'''

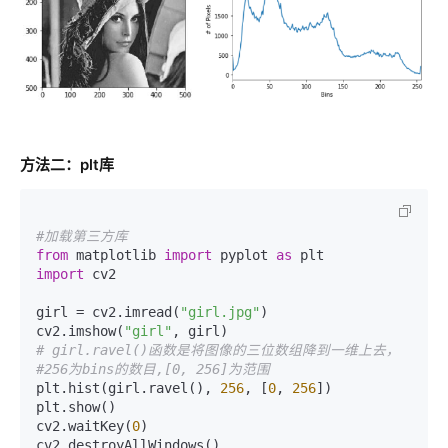
方法二：plt库
#加载第三方库
from
 matplotlib 
import
 pyplot 
as
import
 cv2

girl = cv2.imread(
"girl.jpg"
)

cv2.imshow(
"girl"
# girl.ravel()函数是将图像的三位数组降到一维上去，
#256为bins的数目,[0, 256]为范围
plt.hist(girl.ravel(), 
256
, [
0
, 
256
])

plt.show()

cv2.waitKey(
0
)

cv2.destroyAllWindows()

'''

REQUIREMENT:
Reproduce the records, all of them, word for word; omit the pictures.

RESULT FOR THIS TASK:
方法二：plt库
#加载第三方库
from
 matplotlib 
import
 pyplot 
as
import
 cv2

girl = cv2.imread(
"girl.jpg"
)

cv2.imshow(
"girl"
# girl.ravel()函数是将图像的三位数组降到一维上去，
#256为bins的数目,[0, 256]为范围
plt.hist(girl.ravel(), 
256
, [
0
, 
256
])

plt.show()

cv2.waitKey(
0
)

cv2.destroyAllWindows()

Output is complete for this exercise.